* **Exercise**
Return each line from the entries below that contains the word "origin", matching case exactly.

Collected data
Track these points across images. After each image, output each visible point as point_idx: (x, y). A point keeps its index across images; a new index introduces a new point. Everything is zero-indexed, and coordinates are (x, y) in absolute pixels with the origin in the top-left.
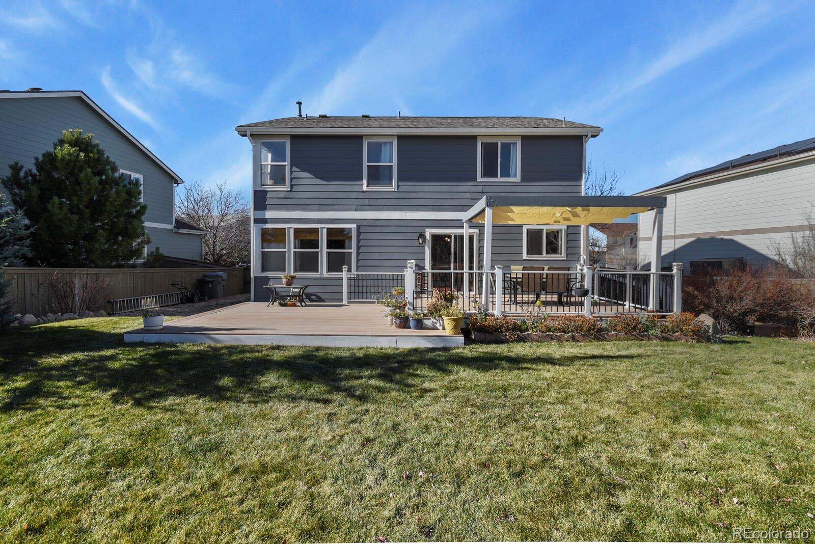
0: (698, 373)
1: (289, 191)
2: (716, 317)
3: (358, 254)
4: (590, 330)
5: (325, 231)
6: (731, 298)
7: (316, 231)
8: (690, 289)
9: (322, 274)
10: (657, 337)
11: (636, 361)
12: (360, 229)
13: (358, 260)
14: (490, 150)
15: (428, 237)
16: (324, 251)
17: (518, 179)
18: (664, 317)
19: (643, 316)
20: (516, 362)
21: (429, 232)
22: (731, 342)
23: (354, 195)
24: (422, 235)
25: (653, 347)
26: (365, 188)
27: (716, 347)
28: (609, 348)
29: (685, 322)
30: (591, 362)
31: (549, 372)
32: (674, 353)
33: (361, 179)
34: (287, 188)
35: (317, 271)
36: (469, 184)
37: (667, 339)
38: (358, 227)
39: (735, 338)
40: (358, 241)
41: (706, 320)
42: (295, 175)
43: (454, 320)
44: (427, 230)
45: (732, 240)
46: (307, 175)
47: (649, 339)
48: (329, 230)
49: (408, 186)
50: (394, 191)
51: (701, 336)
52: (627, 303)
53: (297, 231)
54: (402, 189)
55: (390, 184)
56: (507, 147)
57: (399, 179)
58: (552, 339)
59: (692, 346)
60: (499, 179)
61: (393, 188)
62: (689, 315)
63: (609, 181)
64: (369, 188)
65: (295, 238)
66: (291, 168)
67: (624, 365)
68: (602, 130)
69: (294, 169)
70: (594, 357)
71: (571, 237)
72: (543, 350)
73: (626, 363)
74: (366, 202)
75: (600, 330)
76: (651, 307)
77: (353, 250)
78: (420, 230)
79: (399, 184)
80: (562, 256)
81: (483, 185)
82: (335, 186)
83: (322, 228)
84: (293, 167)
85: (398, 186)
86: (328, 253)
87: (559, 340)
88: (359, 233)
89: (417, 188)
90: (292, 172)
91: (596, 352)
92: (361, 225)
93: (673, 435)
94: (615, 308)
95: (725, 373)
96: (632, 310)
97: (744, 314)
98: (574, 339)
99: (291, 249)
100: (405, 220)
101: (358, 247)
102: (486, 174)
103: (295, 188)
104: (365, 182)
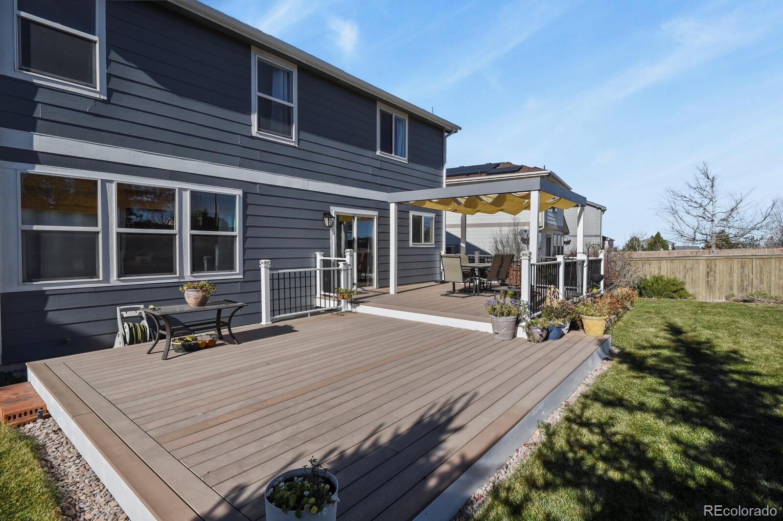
1: (103, 101)
3: (245, 239)
5: (187, 196)
7: (168, 195)
9: (182, 276)
12: (247, 197)
13: (245, 251)
15: (334, 217)
16: (184, 232)
17: (405, 160)
21: (334, 212)
24: (328, 215)
26: (254, 130)
33: (248, 112)
34: (98, 91)
35: (172, 270)
36: (369, 154)
38: (245, 194)
40: (245, 217)
42: (116, 69)
44: (332, 208)
46: (144, 77)
48: (194, 195)
49: (310, 143)
50: (294, 147)
53: (123, 191)
54: (304, 145)
55: (289, 134)
57: (300, 129)
60: (394, 157)
61: (293, 140)
64: (260, 134)
65: (120, 202)
66: (108, 53)
69: (114, 56)
74: (257, 155)
77: (237, 233)
78: (325, 207)
79: (301, 136)
80: (432, 244)
81: (382, 159)
83: (181, 190)
84: (112, 52)
85: (299, 140)
86: (193, 237)
88: (246, 205)
90: (109, 61)
92: (249, 191)
99: (110, 226)
100: (308, 191)
101: (245, 228)
102: (383, 147)
103: (117, 98)
104: (254, 121)
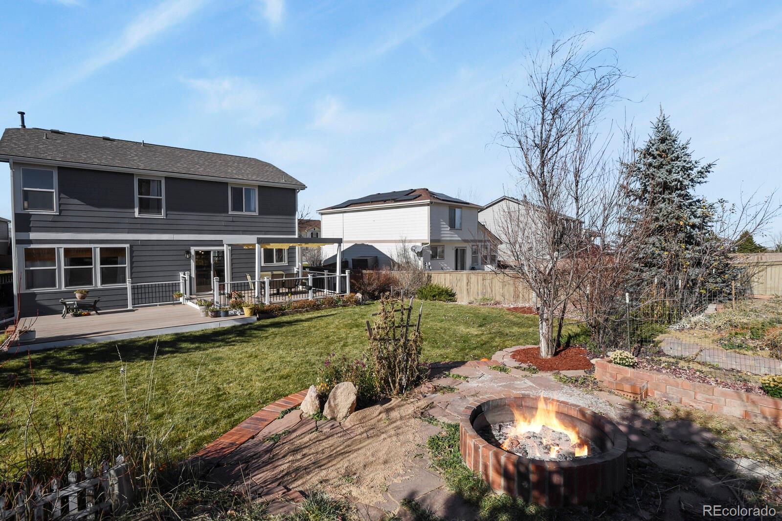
0: (356, 317)
1: (57, 215)
2: (363, 294)
3: (132, 268)
4: (314, 306)
5: (98, 251)
6: (369, 284)
7: (89, 251)
8: (353, 281)
9: (96, 286)
10: (341, 306)
11: (335, 316)
12: (133, 248)
13: (131, 273)
14: (238, 192)
15: (193, 253)
16: (97, 267)
17: (257, 214)
18: (343, 296)
19: (335, 296)
20: (290, 323)
21: (193, 250)
22: (368, 304)
23: (127, 221)
24: (188, 252)
25: (340, 310)
26: (137, 215)
27: (363, 307)
28: (323, 313)
29: (352, 297)
30: (319, 319)
31: (306, 324)
32: (348, 311)
33: (133, 207)
34: (55, 212)
35: (91, 284)
36: (223, 215)
37: (345, 306)
38: (131, 246)
39: (370, 302)
40: (132, 257)
41: (359, 295)
42: (62, 201)
43: (251, 309)
44: (191, 248)
45: (372, 246)
46: (76, 201)
47: (338, 307)
48: (102, 249)
49: (174, 215)
50: (163, 219)
51: (358, 303)
52: (325, 290)
53: (67, 251)
54: (170, 217)
55: (159, 212)
56: (248, 191)
57: (167, 209)
58: (297, 312)
59: (354, 308)
60: (244, 213)
61: (163, 215)
62: (352, 294)
63: (306, 208)
64: (141, 216)
65: (65, 256)
66: (59, 195)
67: (331, 318)
68: (306, 187)
69: (62, 195)
70: (319, 317)
71: (290, 251)
72: (296, 317)
73: (332, 317)
74: (139, 226)
75: (318, 305)
76: (337, 291)
77: (127, 265)
78: (186, 248)
79: (168, 213)
80: (285, 263)
81: (233, 216)
82: (106, 213)
83: (95, 248)
85: (166, 215)
86: (102, 268)
87: (300, 312)
88: (132, 251)
89: (182, 217)
90: (60, 199)
91: (319, 315)
92: (133, 244)
93: (350, 331)
94: (320, 293)
95: (365, 315)
96: (328, 293)
97: (374, 291)
98: (307, 311)
99: (61, 266)
100: (175, 240)
101: (132, 263)
102: (234, 209)
103: (63, 213)
104: (137, 210)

* **Task result**
Track these points across images. After each image, output each visible point as point_idx: (x, y). A point keeps its index across images; a new index introduces a new point. Everything is zero-indexed, and coordinates are (x, y) in absolute pixels with the origin in the top-left.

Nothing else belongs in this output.